We’ve previously reported on the FAA approving and several airlines switching to iPads to replace multipound stacks of paper in the cockpit. Now that is spreading to the government. The US Air Force is purchasing 18,000 iPads to use in C-5 Galaxy and C-17 Globemaster cargo planes.

By reducing the weight that its planes carry, the move could save the Air Force as much as $1.2 million in fuel costs per year. (I wonder how much is saved in fuel costs by airline passengers bringing Kindles instead of a bunch of print books?)

"Moving from a paper-based to an electronically based flight publication system will not only enhance operational effectiveness, it can also save the Department of Defense time and money," said Maj.

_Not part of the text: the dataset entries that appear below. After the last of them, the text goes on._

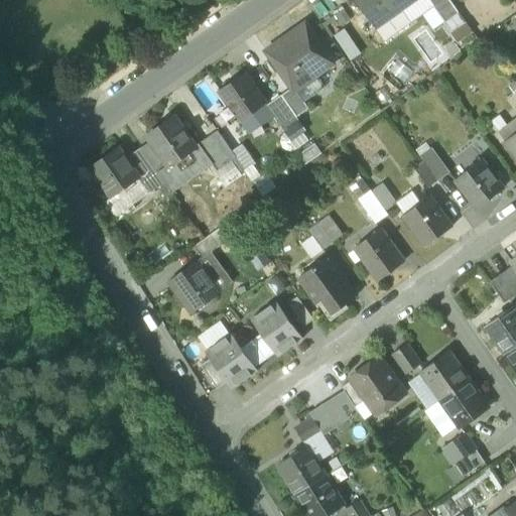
[(355,0),(375,28),(414,0),(355,0)]
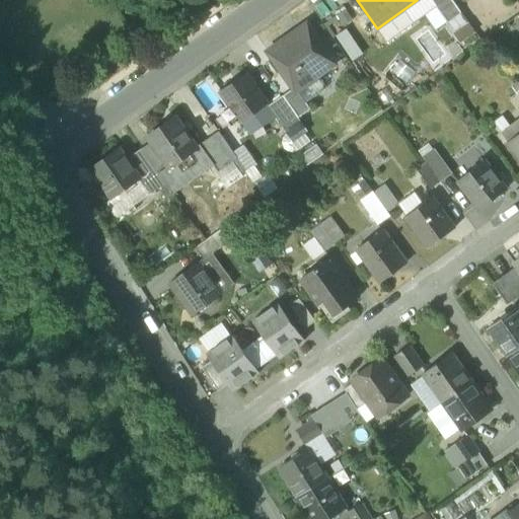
[(437,5),(433,0),(417,0),(377,28),(386,42),(437,5)]
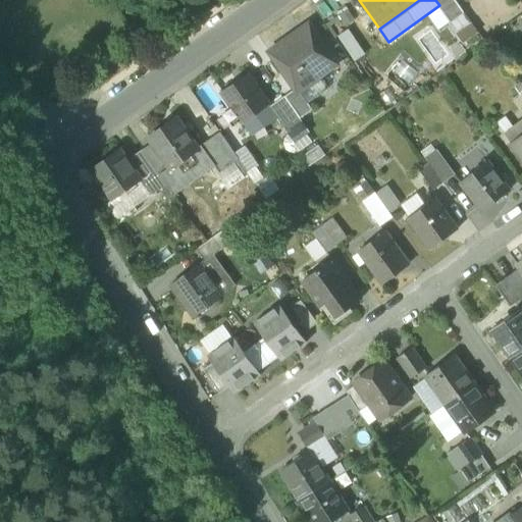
[(435,0),(439,5),(451,21),(464,12),(455,0),(435,0)]
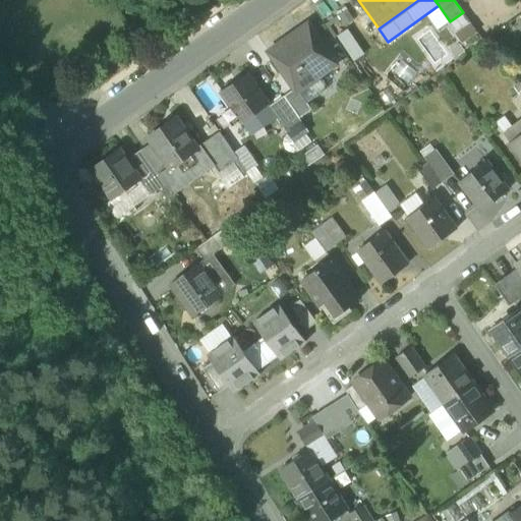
[(457,32),(470,22),(463,12),(450,21),(457,32)]
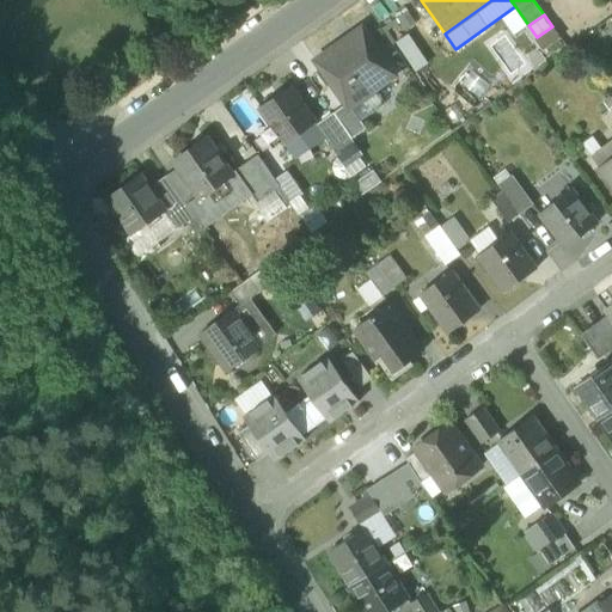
[(552,26),(537,37),(545,49),(561,38),(552,26)]
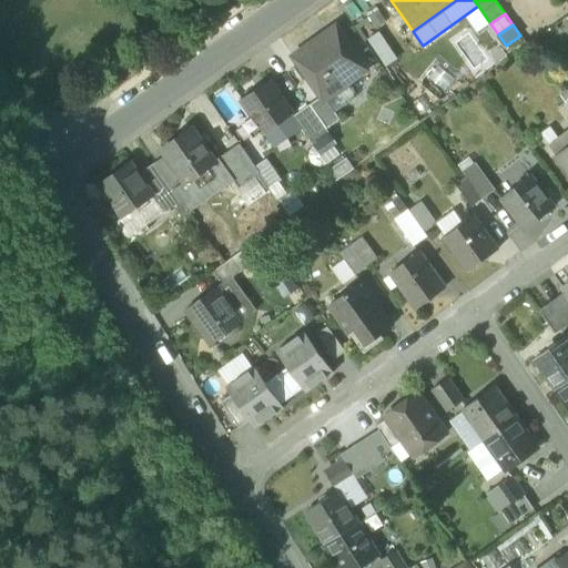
[(293,57),(322,98),(324,100),(325,99),(347,84),(366,70),(336,27),(293,57)]
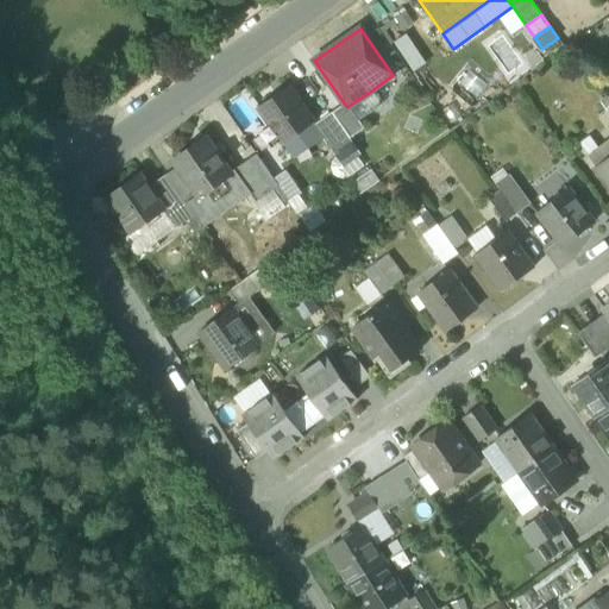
[(427,63),(407,35),(390,46),(410,75),(427,63)]
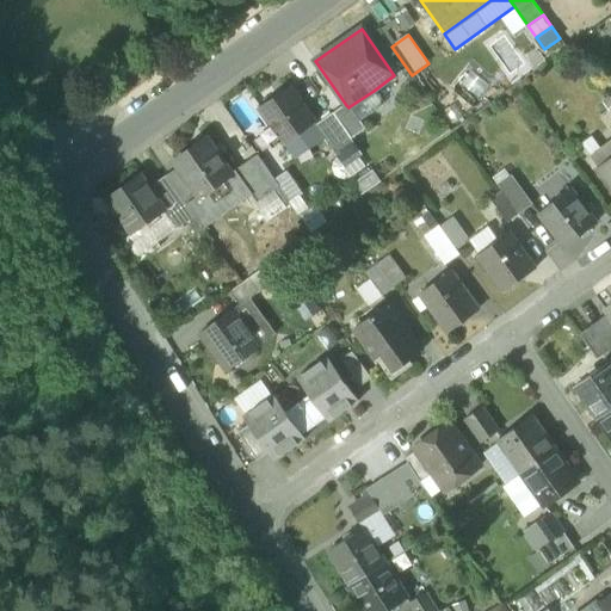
[(283,141),(284,142),(295,158),(315,142),(316,143),(323,139),(315,125),(313,122),(314,121),(291,88),(261,110),(272,125),(283,141)]
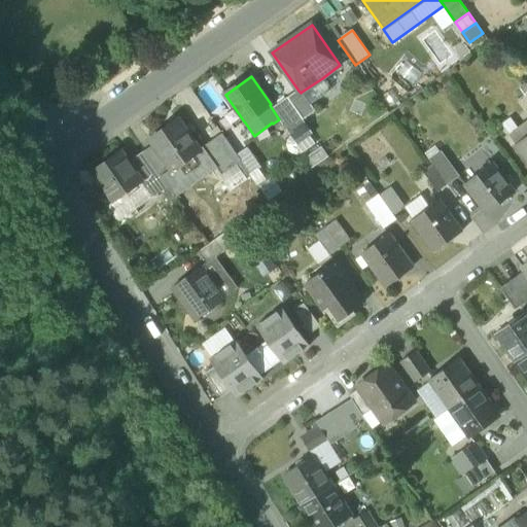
[(302,92),(310,103),(330,89),(322,78),(302,92)]
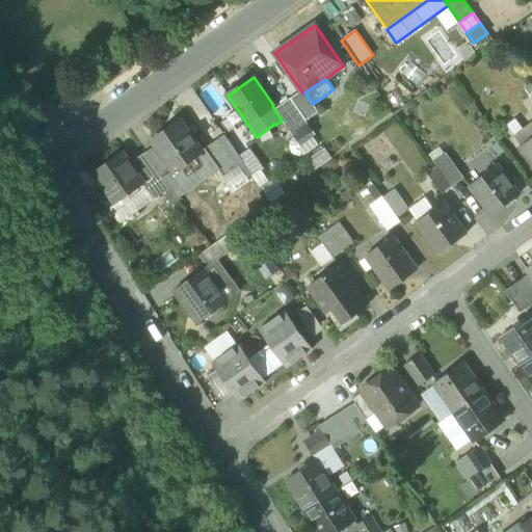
[(301,91),(290,99),(306,121),(318,111),(313,104),(304,92),(303,94),(301,91)]
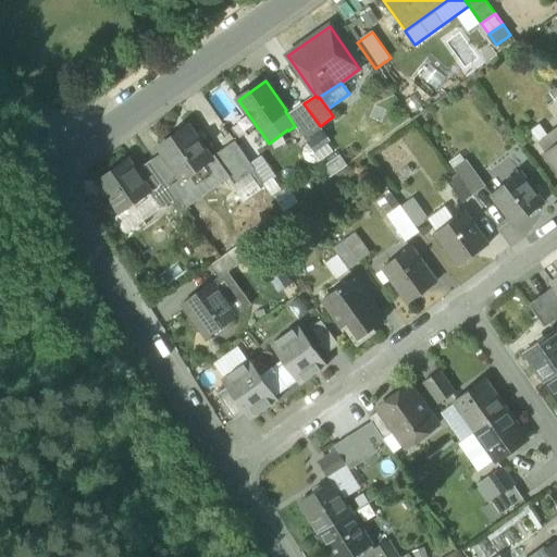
[(330,141),(320,126),(304,103),(287,114),(295,126),(308,144),(313,152),(326,144),(330,141)]
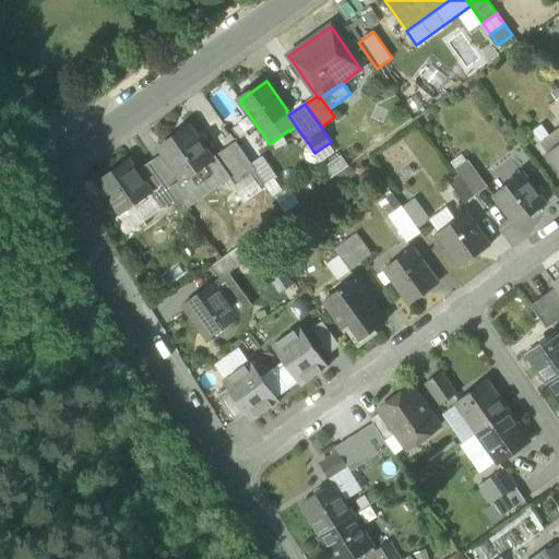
[(250,135),(259,129),(249,115),(239,121),(250,135)]
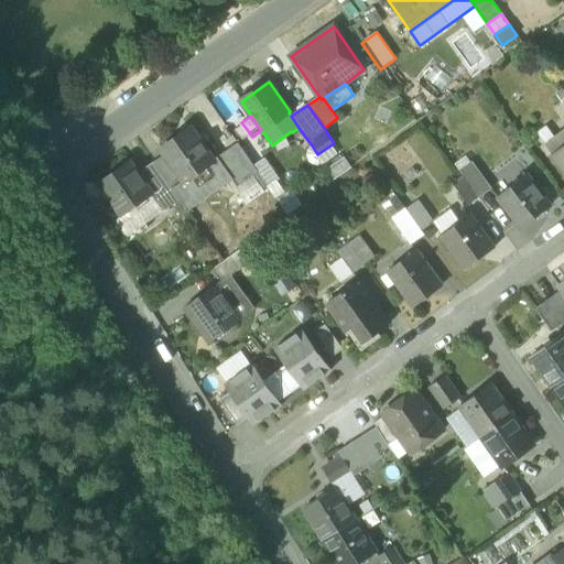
[(165,154),(183,181),(184,182),(215,161),(214,160),(191,127),(161,148),(165,154)]
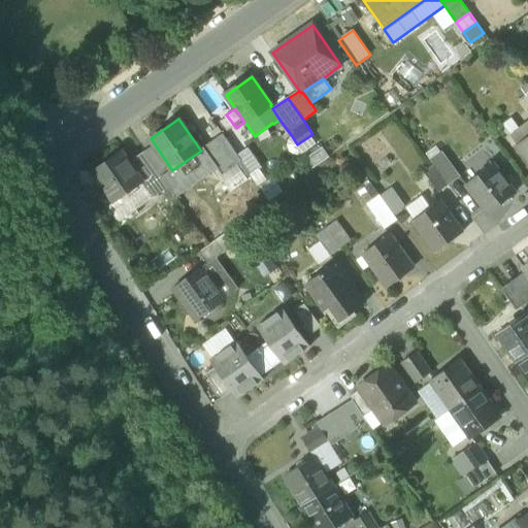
[(517,144),(527,136),(527,121),(519,128),(512,119),(502,125),(517,144)]
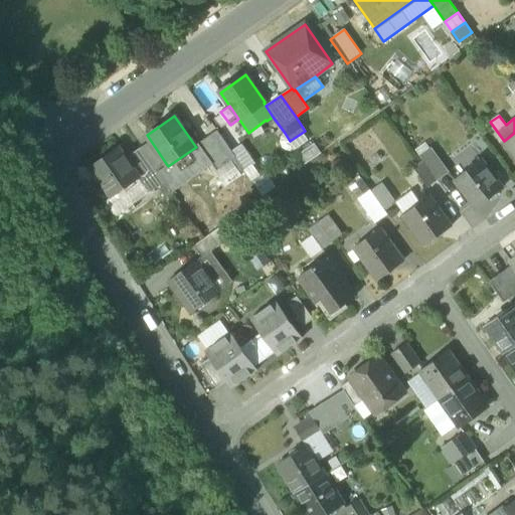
[(216,171),(231,161),(235,157),(231,152),(216,131),(199,143),(211,160),(209,161),(212,164),(216,171)]
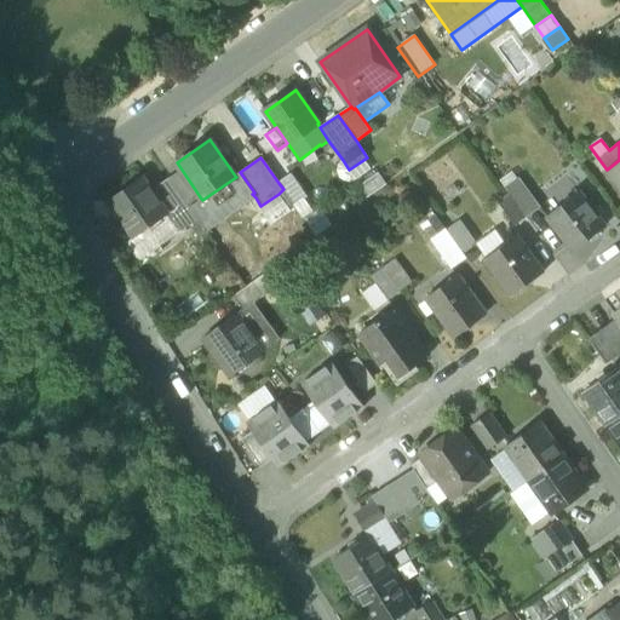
[(349,170),(343,160),(339,164),(337,168),(337,173),(339,177),(343,181),(348,182),(352,182),(356,182),(372,170),(363,160),(349,170)]
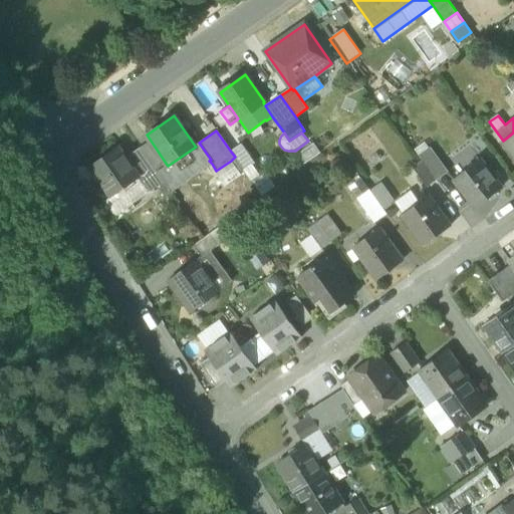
[(513,133),(503,141),(513,157),(513,133)]
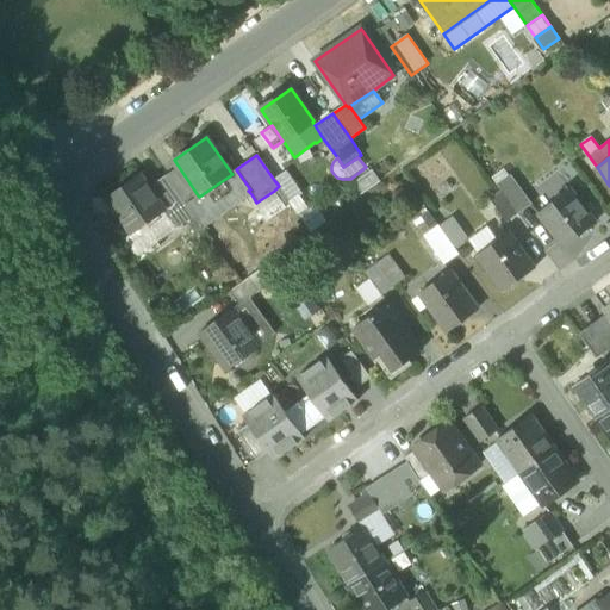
[(167,175),(187,204),(198,195),(179,167),(167,175)]
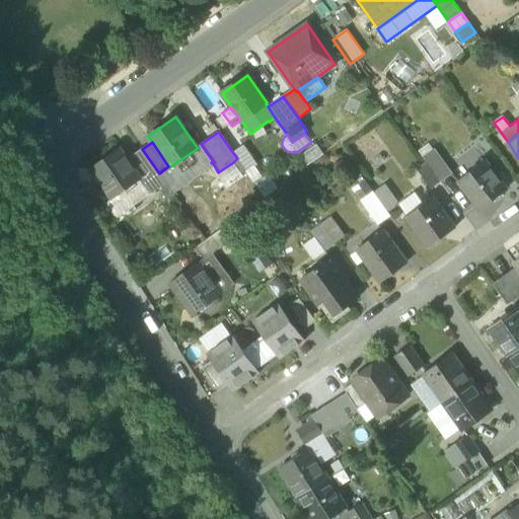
[(201,144),(197,147),(198,148),(169,167),(168,166),(159,173),(165,183),(170,191),(211,162),(213,161),(201,144)]
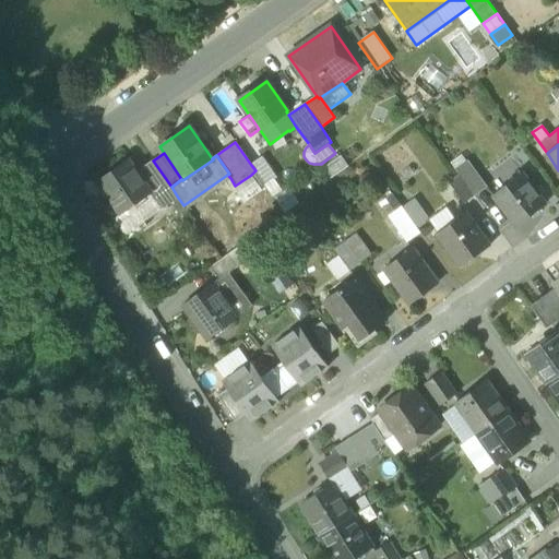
[(349,166),(341,155),(322,168),(330,180),(349,166)]
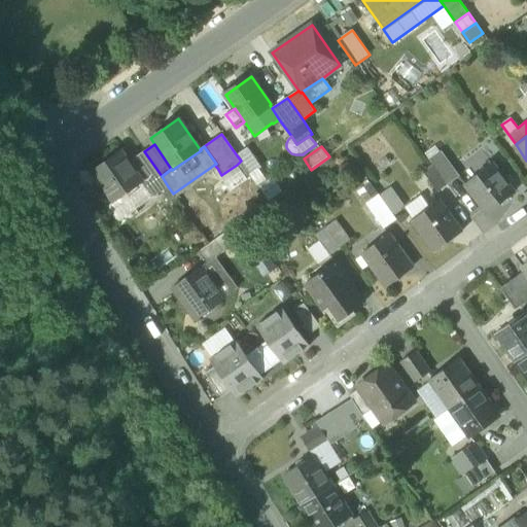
[(249,173),(250,174),(257,169),(260,167),(247,148),(237,155),(241,161),(249,173)]
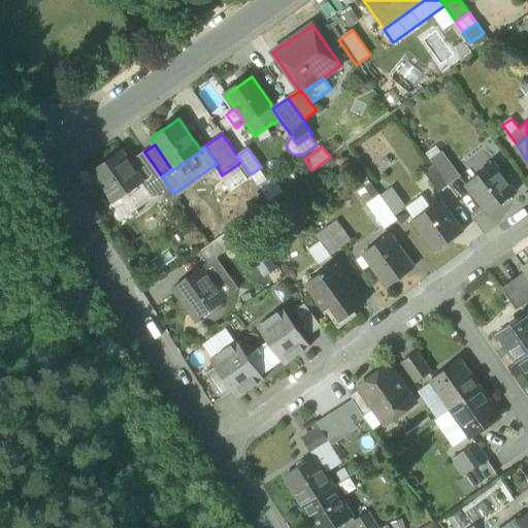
[(102,186),(113,202),(144,180),(131,161),(123,150),(95,169),(105,184),(102,186)]
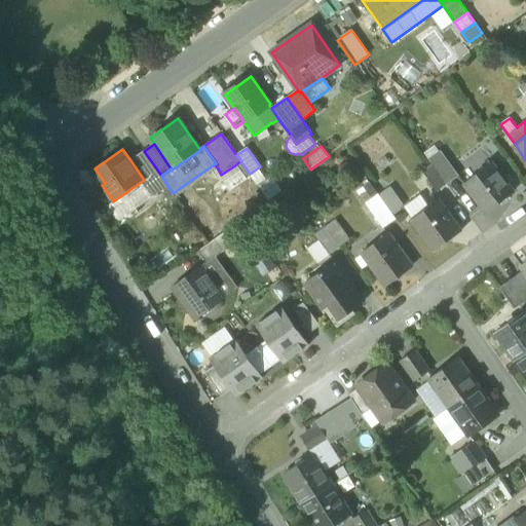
[(161,176),(144,151),(130,160),(144,180),(155,194),(167,186),(161,176)]
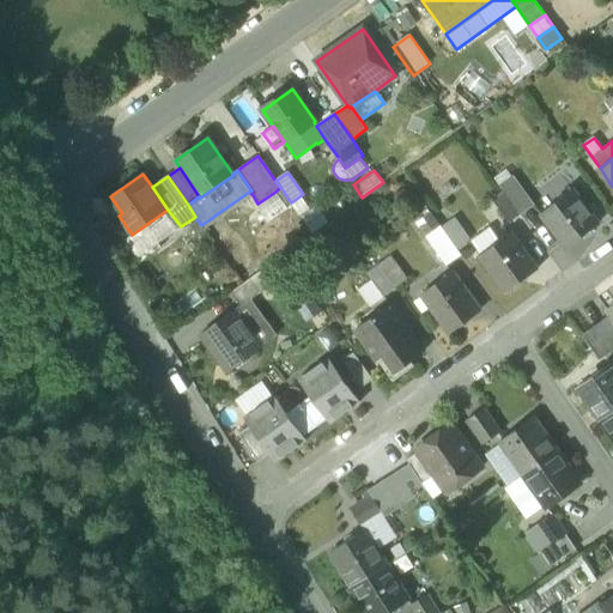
[(499,186),(504,193),(521,216),(534,206),(514,176),(499,186)]
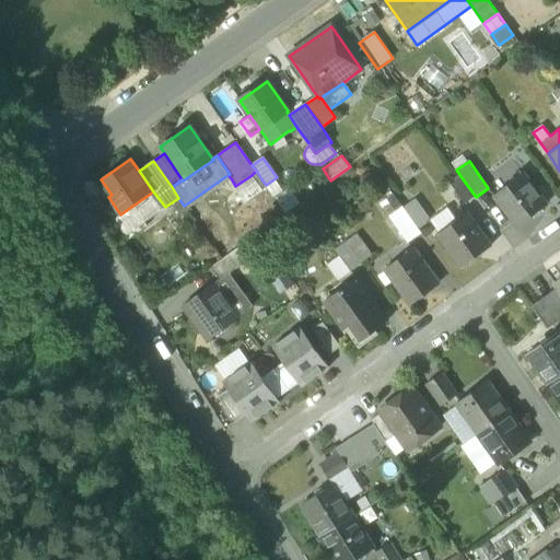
[(265,184),(256,171),(252,175),(260,188),(265,184)]
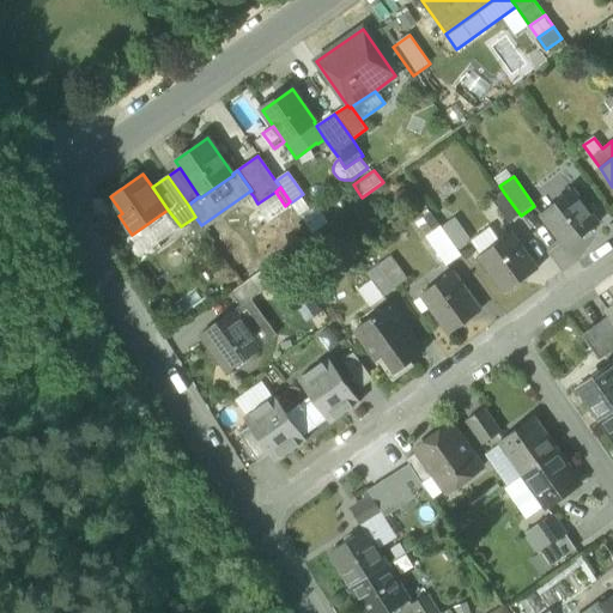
[(540,213),(566,249),(599,226),(574,190),(540,213)]
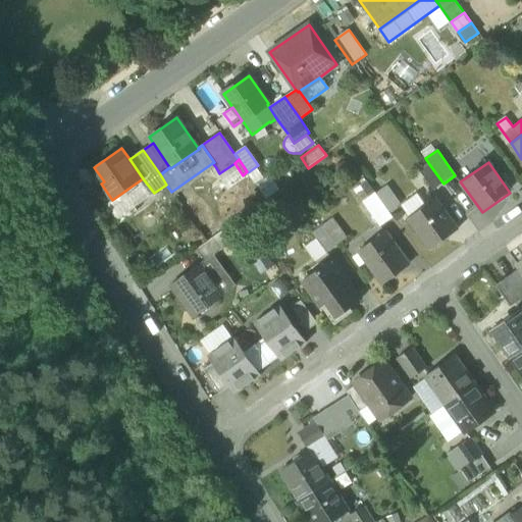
[(212,163),(171,192),(174,195),(215,166),(212,163)]
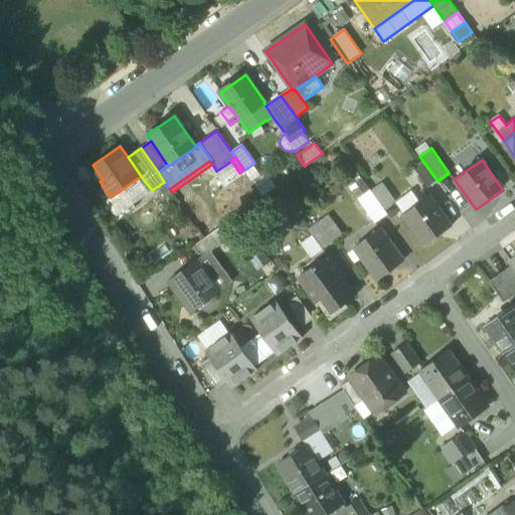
[(239,173),(231,161),(216,171),(225,183),(239,173)]
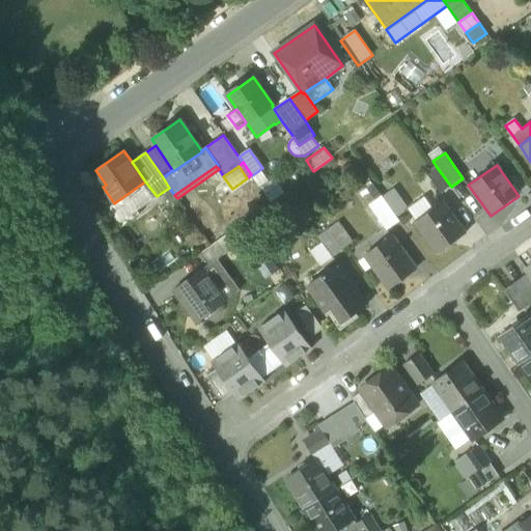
[(441,194),(451,187),(437,167),(426,174),(441,194)]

Gen. Rick Martin, the director of operations for the Air Mobility Command. "Electronic flight bags are becoming an industry standard due to their operational, environmental and cost savings benefits."

This is in keeping with a directive President Obama issued in November directing all branches of government to reduce their reliance on costly paper.

(Found via Slashdot.)


  1. You have to turn off all of your stuff during takeoff and landing so that you will put it away. If the plane has to be evacuated, they would rather not have people tripping on Kindles and getting tangled up in earphone wires as they try to get out of the plane.

    That passengers take ebooks instead of paper books saves zero dollars for the airlines. The extra space in passenger suitcases is filled up with other, lower prioority stuff that would otherwise have been left at home.

  2. Did someone fail basic math here? 18000 ipads at $500 a pop = $9 million. In other words, it’ll take about 7.5 years for them to actually result any savings, at which point most of them will either be dead or replaced by something else. Even given a hefty discount from Apple, I doubt it makes economic sense given just fuel costs.